Problem requirements
Lay out the text of every item below as a JSON list of strings, one string per line, skipping blank lines and leaving the pictures out.

Provided records
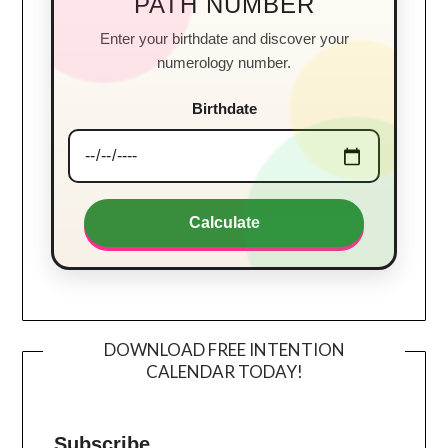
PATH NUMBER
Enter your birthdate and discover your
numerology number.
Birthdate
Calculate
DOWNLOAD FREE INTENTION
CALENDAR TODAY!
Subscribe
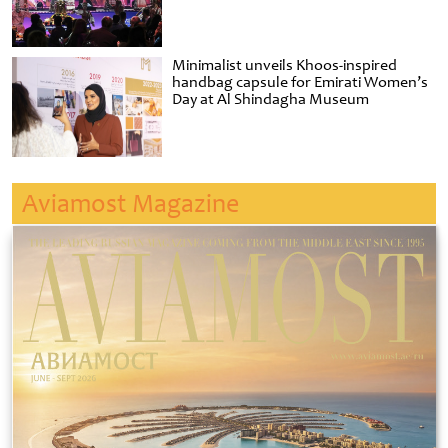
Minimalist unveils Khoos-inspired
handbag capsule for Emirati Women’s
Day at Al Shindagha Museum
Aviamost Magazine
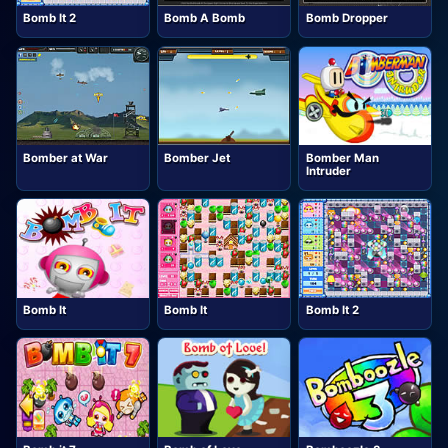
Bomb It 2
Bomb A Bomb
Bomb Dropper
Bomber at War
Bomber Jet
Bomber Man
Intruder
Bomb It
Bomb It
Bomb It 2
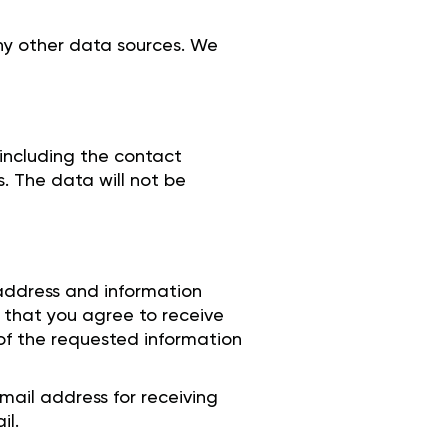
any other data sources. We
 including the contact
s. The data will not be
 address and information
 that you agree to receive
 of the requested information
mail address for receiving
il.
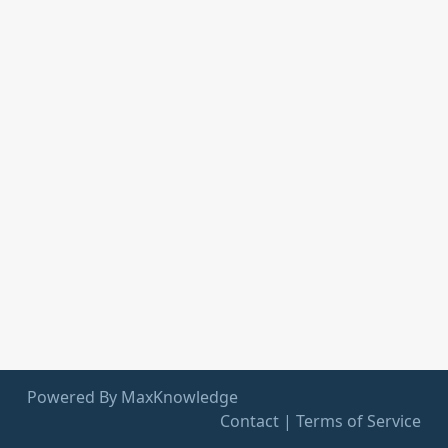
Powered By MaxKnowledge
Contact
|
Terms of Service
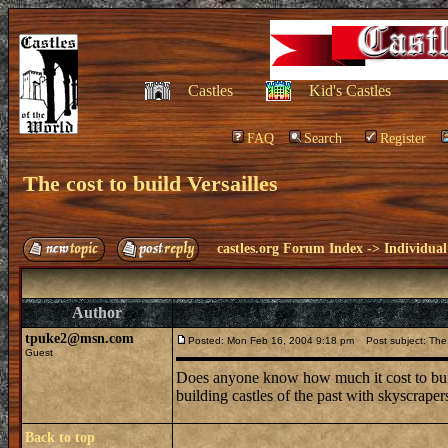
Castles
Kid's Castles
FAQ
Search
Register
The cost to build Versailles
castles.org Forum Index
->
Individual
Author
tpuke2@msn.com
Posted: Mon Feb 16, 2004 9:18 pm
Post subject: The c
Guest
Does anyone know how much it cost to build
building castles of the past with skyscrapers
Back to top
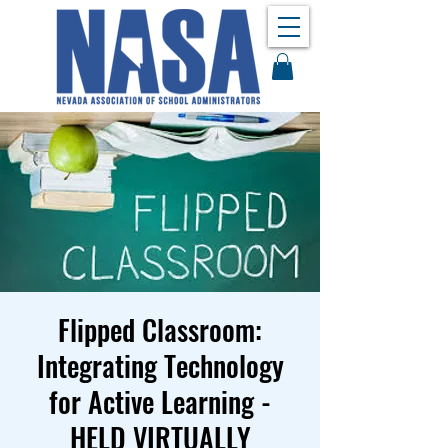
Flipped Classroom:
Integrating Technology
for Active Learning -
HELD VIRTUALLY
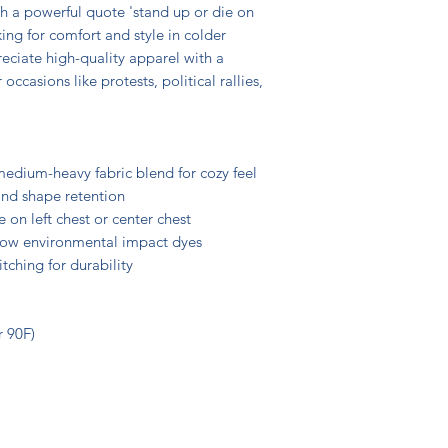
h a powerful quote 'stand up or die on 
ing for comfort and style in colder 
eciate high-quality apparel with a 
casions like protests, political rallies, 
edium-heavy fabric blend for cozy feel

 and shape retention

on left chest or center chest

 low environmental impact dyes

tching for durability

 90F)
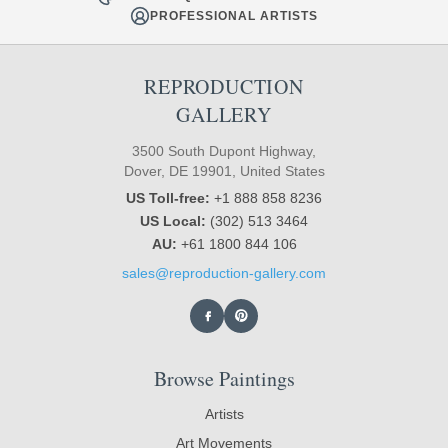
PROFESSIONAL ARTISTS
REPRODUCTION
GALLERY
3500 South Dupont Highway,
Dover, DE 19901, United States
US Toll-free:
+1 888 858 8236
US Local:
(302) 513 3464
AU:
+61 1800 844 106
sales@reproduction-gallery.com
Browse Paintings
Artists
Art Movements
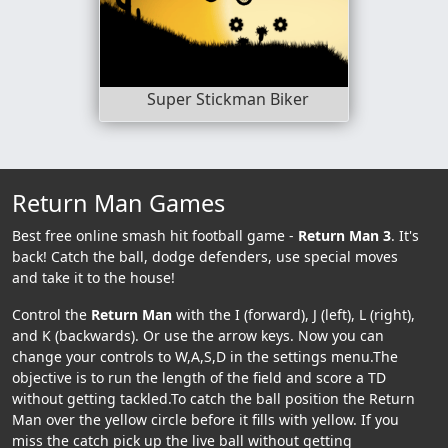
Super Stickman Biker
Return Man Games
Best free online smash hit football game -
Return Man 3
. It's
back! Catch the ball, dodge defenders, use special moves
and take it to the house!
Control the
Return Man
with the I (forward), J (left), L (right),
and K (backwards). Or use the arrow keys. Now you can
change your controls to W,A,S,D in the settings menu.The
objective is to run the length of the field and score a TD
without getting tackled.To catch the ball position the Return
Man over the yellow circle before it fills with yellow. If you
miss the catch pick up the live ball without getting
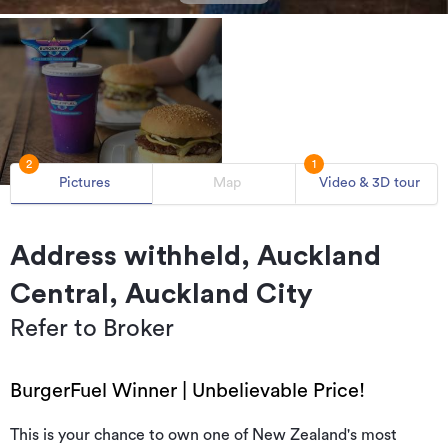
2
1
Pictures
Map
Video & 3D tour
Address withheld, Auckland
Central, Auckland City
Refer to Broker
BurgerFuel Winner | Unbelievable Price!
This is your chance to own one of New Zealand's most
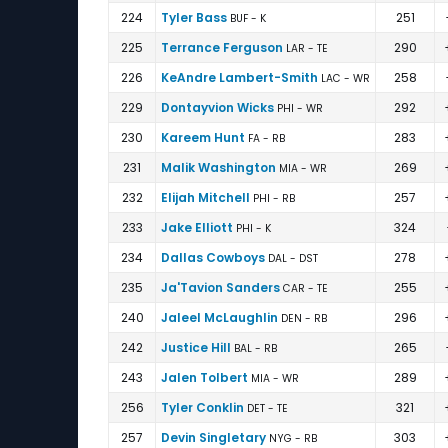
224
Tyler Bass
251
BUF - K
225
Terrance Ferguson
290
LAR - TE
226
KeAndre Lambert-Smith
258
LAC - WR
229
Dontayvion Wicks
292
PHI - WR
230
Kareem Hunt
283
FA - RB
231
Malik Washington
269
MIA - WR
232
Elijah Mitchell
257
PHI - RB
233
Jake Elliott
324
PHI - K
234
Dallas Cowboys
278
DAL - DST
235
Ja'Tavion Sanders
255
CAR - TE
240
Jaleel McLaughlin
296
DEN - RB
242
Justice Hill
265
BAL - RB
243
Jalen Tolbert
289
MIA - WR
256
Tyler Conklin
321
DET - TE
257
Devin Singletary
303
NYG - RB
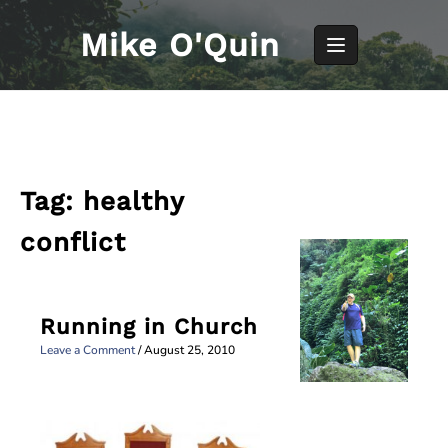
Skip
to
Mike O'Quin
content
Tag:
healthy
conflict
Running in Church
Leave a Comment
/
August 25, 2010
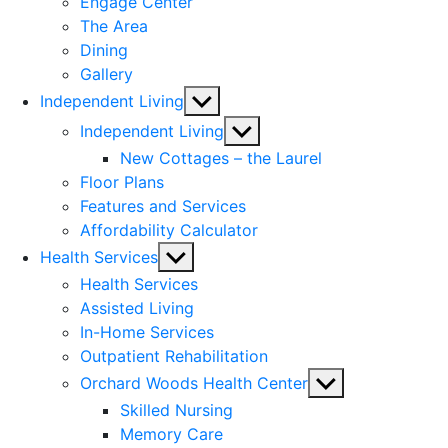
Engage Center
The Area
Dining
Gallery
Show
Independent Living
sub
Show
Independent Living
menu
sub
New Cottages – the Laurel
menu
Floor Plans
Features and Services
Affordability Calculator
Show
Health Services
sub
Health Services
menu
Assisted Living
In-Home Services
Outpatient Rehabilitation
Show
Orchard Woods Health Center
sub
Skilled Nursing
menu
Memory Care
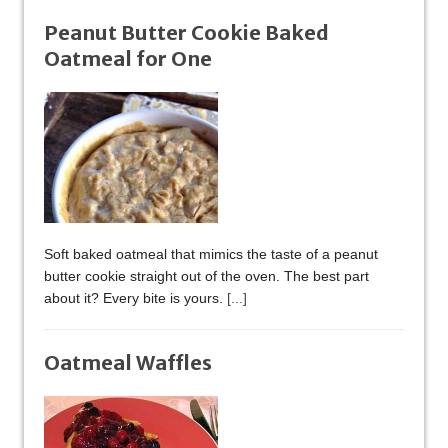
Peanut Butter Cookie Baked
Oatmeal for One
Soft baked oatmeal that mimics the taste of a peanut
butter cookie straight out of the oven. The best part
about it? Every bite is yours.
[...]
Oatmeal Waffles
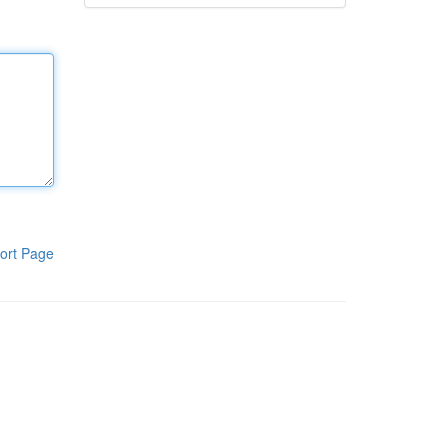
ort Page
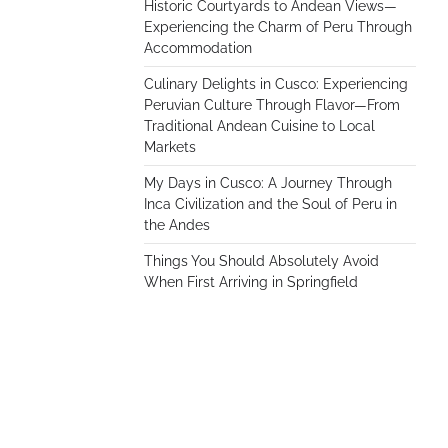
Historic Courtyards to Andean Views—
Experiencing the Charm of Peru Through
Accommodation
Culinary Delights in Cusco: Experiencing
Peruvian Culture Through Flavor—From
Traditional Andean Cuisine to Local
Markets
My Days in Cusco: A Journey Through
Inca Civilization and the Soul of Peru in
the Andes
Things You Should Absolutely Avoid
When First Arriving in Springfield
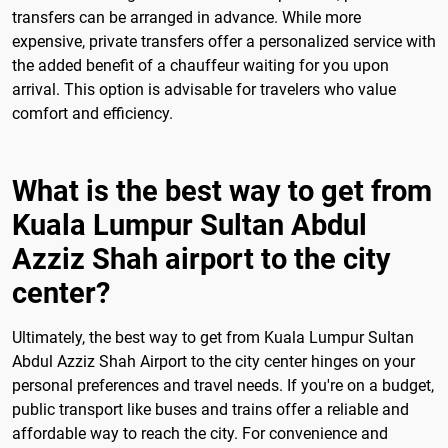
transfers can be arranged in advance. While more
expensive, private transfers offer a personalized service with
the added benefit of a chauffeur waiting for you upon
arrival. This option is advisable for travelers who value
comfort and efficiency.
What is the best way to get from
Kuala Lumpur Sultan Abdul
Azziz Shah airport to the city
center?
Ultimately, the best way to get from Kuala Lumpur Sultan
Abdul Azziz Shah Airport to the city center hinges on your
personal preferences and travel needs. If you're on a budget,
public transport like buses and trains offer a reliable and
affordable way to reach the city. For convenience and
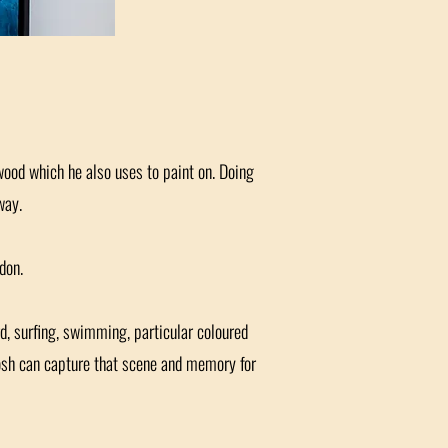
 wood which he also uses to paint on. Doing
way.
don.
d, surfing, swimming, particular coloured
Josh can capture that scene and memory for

Result for this task
[
  "PATH NUMBER",
  "Enter your birthdate and discover your",
  "numerology number.",
  "Birthdate",
  "Calculate",
  "DOWNLOAD FREE INTENTION",
  "CALENDAR TODAY!",
  "Subscribe",
  "Minimalist unveils Khoos-inspired",
  "handbag capsule for Emirati Women’s",
  "Day at Al Shindagha Museum",
  "Aviamost Magazine",
  "Bomb It 2",
  "Bomb A Bomb",
  "Bomb Dropper",
  "Bomber at War",
  "Bomber Jet",
  "Bomber Man",
  "Intruder",
  "Bomb It",
  "Bomb It",
  "Bomb It 2",
  "any other data sources. We",
  " including the contact",
  "s. The data will not be",
  " address and information",
  " that you agree to receive",
  " of the requested information",
  "mail address for receiving",
  "il.",
  "Powered By MaxKnowledge",
  "Contact",
  "|",
  "Terms of Service",
  "Castles",
  "Kid's Castles",
  "FAQ",
  "Search",
  "Register",
  "The cost to build Versailles",
  "castles.org Forum Index",
  "->",
  "Individual",
  "Author",
  "tpuke2@msn.com",
  "Posted: Mon Feb 16, 2004 9:18 pm",
  "Post subject: The c",
  "Guest",
  "Does anyone know how much it cost to build",
  "building castles of the past with skyscrapers",
  "Back to top",
  "Flipped Classroom:",
  "Integrating Technology",
  "for Active Learning -",
  "HELD VIRTUALLY",
  "h a powerful quote 'stand up or die on ",
  "ing for comfort and style in colder ",
  "eciate high-quality apparel with a ",
  "casions like protests, political rallies, ",
  "edium-heavy fabric blend for cozy feel",
  " and shape retention",
  "on left chest or center chest",
  " low environmental impact dyes",
  "tching for durability",
  " 90F)",
  "PROFESSIONAL ARTISTS",
  "REPRODUCTION",
  "GALLERY",
  "3500 South Dupont Highway,",
  "Dover, DE 19901, United States",
  "US Toll-free:",
  "+1 888 858 8236",
  "US Local:",
  "(302) 513 3464",
  "AU:",
  "+61 1800 844 106",
  "sales@reproduction-gallery.com",
  "Browse Paintings",
  "Artists",
  "Art Movements",
  "Super Stickman Biker",
  "Return Man Games",
  "Best free online smash hit football game -",
  "Return Man 3",
  ". It's",
  "back! Catch the ball, dodge defenders, use special moves",
  "and take it to the house!",
  "Control the",
  "Return Man",
  "with the I (forward), J (left), L (right),",
  "and K (backwards). Or use the arrow keys. Now you can",
  "change your controls to W,A,S,D in the settings menu.The",
  "objective is to run the length of the field and score a TD",
  "without getting tackled.To catch the ball position the Return",
  "Man over the yellow circle before it fills with yellow. If you",
  "miss the catch pick up the live ball without getting",
  "2",
  "1",
  "Pictures",
  "Map",
  "Video & 3D tour",
  "Address withheld, Auckland",
  "Central, Auckland City",
  "Refer to Broker",
  "BurgerFuel Winner | Unbelievable Price!",
  "This is your chance to own one of New Zealand's most",
  "224",
  "Tyler Bass",
  "251",
  "BUF - K",
  "225",
  "Terrance Ferguson",
  "290",
  "LAR - TE",
  "226",
  "KeAndre Lambert-Smith",
  "258",
  "LAC - WR",
  "229",
  "Dontayvion Wicks",
  "292",
  "PHI - WR",
  "230",
  "Kareem Hunt",
  "283",
  "FA - RB",
  "231",
  "Malik Washington",
  "269",
  "MIA - WR",
  "232",
  "Elijah Mitchell",
  "257",
  "PHI - RB",
  "233",
  "Jake Elliott",
  "324",
  "PHI - K",
  "234",
  "Dallas Cowboys",
  "278",
  "DAL - DST",
  "235",
  "Ja'Tavion Sanders",
  "255",
  "CAR - TE",
  "240",
  "Jaleel McLaughlin",
  "296",
  "DEN - RB",
  "242",
  "Justice Hill",
  "265",
  "BAL - RB",
  "243",
  "Jalen Tolbert",
  "289",
  "MIA - WR",
  "256",
  "Tyler Conklin",
  "321",
  "DET - TE",
  "257",
  "Devin Singletary",
  "303",
  "NYG - RB",
  "Skip",
  "to",
  "Mike O'Quin",
  "content",
  "Tag:",
  "healthy",
  "conflict",
  "Running in Church",
  "Leave a Comment",
  "/",
  "August 25, 2010",
  "Engage Center",
  "The Area",
  "Dining",
  "Gallery",
  "Show",
  "Independent Living",
  "sub",
  "Show",
  "Independent Living",
  "menu",
  "sub",
  "New Cottages – the Laurel",
  "menu",
  "Floor Plans",
  "Features and Services",
  "Affordability Calculator",
  "Show",
  "Health Services",
  "sub",
  "Health Services",
  "menu",
  "Assisted Living",
  "In-Home Services",
  "Outpatient Rehabilitation",
  "Show",
  "Orchard Woods Health Center",
  "sub",
  "Skilled Nursing",
  "menu",
  "Memory Care",
  "Peanut Butter Cookie Baked",
  "Oatmeal for One",
  "Soft baked oatmeal that mimics the taste of a peanut",
  "butter cookie straight out of the oven. The best part",
  "about it? Every bite is yours.",
  "[...]",
  "Oatmeal Waffles",
  "ort Page",
  "Historic Courtyards to Andean Views—",
  "Experiencing the Charm of Peru Through",
  "Accommodation",
  "Culinary Delights in Cusco: Experiencing",
  "Peruvian Culture Through Flavor—From",
  "Traditional Andean Cuisine to Local",
  "Markets",
  "My Days in Cusco: A Journey Through",
  "Inca Civilization and the Soul of Peru in",
  "the Andes",
  "Things You Should Absolutely Avoid",
  "When First Arriving in Springfield",
  "transfers can be arranged in advance. While more",
  "expensive, private transfers offer a personalized service with",
  "the added benefit of a chauffeur waiting for you upon",
  "arrival. This option is advisable for travelers who value",
  "comfort and efficiency.",
  "What is the best way to get from",
  "Kuala Lumpur Sultan Abdul",
  "Azziz Shah airport to the city",
  "center?",
  "Ultimately, the best way to get from Kuala Lumpur Sultan",
  "Abdul Azziz Shah Airport to the city center hinges on your",
  "personal preferences and travel needs. If you're on a budget,",
  "public transport like buses and trains offer a reliable and",
  "affordable way to reach the city. For convenience and",
  " wood which he also uses to paint on. Doing",
  "way.",
  "don.",
  "d, surfing, swimming, particular coloured",
  "Josh can capture that scene and memory for"
]